Eu estaria mentindo se dissesse que tenho um bom controle sobre a gravidade da situação. Tudo que eu sabia era que Rochelle precisava de um novo coração E novos pulmões. Em algumas ocasiões, um médico chamava meu tio Michael para fora do quarto e dizia que haviam encontrado um coração ou pulmões – mas estavam esperando para ver se outro doador emergia para completar o quebra-cabeça. Michael voltaria para a sala, igualmente alegre e com ódio de si mesmo. Por um lado, ele estava animado, eles deram um passo mais perto, então ele se odiou por ser colocado em uma posição em que esperava que outra pessoa morresse para fazer o amor de sua vida inteiro.

Este processo se arrastou por meses. Às vezes havia um coração. Talvez houvesse pulmões. Nunca ao mesmo tempo, nunca os dois quando necessário. Rochelle continuou a piorar. Nossas visitas ficaram mais curtas. Ela não conseguia sorrir como antes.

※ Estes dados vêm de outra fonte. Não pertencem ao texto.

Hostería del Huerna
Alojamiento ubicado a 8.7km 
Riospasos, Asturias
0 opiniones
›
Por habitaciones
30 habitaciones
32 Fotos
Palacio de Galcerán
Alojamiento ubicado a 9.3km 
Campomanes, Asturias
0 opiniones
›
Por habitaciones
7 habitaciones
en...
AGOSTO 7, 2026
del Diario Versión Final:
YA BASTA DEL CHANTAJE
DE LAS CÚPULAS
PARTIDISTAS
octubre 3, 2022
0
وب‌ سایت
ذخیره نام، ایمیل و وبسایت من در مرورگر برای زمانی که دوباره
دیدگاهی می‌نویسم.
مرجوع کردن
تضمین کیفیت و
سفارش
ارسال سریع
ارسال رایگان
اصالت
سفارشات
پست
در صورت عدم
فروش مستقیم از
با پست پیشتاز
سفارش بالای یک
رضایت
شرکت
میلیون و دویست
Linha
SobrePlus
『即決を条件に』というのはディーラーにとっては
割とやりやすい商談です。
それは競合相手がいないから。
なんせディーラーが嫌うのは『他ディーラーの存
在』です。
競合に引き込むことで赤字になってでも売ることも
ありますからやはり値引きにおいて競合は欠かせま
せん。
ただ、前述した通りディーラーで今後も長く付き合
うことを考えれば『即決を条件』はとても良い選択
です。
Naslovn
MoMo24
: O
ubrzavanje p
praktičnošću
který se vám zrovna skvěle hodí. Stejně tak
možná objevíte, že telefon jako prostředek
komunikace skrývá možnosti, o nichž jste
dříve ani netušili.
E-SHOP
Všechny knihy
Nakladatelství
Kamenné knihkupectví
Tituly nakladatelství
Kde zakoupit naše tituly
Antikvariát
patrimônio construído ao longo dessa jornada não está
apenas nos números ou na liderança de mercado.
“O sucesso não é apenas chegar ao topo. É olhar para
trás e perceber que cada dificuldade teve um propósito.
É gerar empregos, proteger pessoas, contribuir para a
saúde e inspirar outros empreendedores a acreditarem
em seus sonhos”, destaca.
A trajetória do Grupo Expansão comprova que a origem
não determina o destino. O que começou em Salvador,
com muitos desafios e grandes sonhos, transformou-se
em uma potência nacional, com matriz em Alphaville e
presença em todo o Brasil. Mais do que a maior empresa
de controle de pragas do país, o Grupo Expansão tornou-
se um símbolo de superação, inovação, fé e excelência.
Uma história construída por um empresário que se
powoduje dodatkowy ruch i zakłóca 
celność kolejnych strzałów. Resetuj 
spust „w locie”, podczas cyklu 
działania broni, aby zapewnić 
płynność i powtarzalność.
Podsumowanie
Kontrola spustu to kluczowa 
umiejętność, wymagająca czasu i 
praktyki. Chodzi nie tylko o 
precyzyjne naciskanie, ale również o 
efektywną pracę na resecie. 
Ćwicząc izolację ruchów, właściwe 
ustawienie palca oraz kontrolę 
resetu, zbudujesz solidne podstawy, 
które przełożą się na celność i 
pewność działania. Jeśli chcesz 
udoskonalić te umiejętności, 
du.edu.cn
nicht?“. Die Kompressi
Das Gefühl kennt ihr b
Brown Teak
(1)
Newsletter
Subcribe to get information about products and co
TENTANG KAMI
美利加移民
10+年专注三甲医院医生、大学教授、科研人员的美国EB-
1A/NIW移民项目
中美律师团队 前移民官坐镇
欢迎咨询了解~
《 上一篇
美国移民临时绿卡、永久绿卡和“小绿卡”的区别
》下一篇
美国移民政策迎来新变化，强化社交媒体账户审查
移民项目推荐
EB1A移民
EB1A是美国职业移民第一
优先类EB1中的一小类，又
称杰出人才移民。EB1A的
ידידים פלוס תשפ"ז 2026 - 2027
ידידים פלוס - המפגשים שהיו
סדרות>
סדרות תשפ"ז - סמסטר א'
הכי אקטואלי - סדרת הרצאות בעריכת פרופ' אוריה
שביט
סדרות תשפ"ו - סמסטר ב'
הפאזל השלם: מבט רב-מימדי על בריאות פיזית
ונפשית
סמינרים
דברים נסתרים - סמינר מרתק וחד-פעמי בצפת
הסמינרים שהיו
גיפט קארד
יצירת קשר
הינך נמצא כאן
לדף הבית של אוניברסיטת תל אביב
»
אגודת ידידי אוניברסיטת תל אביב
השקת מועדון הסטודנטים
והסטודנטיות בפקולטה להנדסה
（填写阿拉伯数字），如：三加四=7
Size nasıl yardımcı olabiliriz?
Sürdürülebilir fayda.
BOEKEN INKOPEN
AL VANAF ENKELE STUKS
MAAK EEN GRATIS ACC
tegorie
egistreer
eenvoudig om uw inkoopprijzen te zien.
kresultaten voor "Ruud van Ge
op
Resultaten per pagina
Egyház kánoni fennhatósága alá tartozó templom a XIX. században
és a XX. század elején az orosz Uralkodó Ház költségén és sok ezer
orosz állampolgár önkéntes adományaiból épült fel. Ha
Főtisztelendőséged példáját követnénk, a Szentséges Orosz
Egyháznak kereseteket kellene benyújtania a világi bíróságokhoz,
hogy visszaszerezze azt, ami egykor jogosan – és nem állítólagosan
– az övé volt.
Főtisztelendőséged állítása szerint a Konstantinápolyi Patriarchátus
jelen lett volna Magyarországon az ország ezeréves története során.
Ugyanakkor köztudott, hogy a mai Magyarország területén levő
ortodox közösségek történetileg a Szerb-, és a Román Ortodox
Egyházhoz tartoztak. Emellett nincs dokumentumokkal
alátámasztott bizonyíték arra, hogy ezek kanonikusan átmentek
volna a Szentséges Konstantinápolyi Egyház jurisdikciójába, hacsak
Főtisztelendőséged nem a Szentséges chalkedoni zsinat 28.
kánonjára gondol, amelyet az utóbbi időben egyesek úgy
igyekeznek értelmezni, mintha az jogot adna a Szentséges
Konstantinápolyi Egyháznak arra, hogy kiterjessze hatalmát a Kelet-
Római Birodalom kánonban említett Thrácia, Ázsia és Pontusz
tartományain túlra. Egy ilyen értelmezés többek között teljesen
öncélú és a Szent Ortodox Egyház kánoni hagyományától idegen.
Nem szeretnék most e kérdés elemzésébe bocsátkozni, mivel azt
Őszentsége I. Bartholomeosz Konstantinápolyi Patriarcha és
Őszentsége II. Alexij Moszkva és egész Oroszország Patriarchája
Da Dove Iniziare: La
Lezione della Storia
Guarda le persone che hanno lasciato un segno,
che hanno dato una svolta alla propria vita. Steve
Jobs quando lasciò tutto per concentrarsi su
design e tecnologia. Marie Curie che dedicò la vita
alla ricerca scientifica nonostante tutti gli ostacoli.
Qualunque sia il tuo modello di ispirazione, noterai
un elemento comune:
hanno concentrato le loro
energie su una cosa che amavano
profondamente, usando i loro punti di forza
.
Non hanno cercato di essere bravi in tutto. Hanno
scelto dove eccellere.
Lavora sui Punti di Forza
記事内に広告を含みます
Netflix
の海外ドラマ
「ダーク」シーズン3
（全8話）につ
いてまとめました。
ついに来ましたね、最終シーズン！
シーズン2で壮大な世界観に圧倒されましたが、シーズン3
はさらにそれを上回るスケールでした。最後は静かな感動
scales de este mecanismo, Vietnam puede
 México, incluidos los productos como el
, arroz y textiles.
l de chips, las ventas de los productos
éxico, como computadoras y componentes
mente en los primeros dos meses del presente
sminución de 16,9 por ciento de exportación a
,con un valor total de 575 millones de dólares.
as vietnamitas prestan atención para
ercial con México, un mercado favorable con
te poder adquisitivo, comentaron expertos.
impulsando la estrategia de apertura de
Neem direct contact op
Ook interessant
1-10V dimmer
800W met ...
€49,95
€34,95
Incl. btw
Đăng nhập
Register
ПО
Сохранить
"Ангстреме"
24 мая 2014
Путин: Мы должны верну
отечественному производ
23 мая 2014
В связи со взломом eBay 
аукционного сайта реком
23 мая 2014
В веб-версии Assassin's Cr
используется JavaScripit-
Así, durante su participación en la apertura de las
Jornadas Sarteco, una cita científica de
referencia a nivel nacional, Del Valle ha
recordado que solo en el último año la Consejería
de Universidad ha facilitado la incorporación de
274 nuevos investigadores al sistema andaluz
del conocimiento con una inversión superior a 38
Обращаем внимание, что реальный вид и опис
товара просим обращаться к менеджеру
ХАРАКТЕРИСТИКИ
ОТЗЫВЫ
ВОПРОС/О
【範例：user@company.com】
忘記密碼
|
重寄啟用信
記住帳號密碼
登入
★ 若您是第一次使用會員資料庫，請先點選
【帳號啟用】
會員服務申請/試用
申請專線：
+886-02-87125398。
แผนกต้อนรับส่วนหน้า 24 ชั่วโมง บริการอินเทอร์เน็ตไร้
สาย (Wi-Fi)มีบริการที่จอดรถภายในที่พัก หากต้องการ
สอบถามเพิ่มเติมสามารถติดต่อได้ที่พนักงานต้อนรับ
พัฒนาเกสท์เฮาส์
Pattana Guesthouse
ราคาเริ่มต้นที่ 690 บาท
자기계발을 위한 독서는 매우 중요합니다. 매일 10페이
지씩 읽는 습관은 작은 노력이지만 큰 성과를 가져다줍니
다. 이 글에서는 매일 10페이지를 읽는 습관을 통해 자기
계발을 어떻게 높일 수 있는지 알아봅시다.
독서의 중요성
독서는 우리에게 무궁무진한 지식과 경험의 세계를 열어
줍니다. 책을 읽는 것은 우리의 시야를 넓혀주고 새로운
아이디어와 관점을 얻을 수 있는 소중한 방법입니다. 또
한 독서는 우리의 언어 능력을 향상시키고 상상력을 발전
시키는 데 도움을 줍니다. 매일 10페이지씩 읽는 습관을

Então, um dia, paramos de visitar. A luta de Rochelle acabou.

Quando minha mãe perguntou ao médico, ele disse que ela era a primeira na lista de doadores para coração, a segunda para pulmões – e não se movia há um mês. Menos da metade das pessoas que morreram na costa leste da Austrália durante sua batalha eram doadores de órgãos registrados. Foi aqui que aprendi sobre a importância do processo.

Um estudo de 2019 mostrou que mais de 90 por cento dos americanos apoiam a ideia da doação de órgãos, mas apenas 54 por cento são doadores registrados . Isso pode ser devido a crenças religiosas, esquecimento de preencher o formulário ao tirar sua carteira de motorista, ou um produto de não querer enfrentar nossa própria mortalidade – mas nós necessidade para ser melhor.

Doar seus órgãos é o ato mais fácil e altruísta que qualquer pessoa pode realizar. Literalmente, ser capaz de salvar vidas sem absolutamente nenhum preço. Sim, obviamente você terá morrido, mas doar órgãos não tem relação com esse processo. É simplesmente dar coisas que você não pode mais usar – mas temos medo de fazer isso.

Eu entendo que o processo é assustador. Isso torna a morte real. Isso nos força a imaginar um mundo que continua quando não existimos nele. No entanto, imagine como deve ser para as famílias daqueles que precisam de doações de órgãos imaginar a vida em um mundo sem

seus entes queridos?

Você pode remediar isso quase imediatamente. Vamos para OrganDonor.gov , inscreva-se como um doador e diga à sua família sua decisão. Isso é tudo o que é necessário. Imagine todo o tempo que perdemos na internet todos os dias. Aqui estão 10 minutos que podem literalmente salvar uma vida, talvez até mais. O ato abnegado final que qualquer pessoa pode fazer para alterar completamente a vida de pessoas que você talvez nunca conheça, mas que sua generosidade impactará para sempre.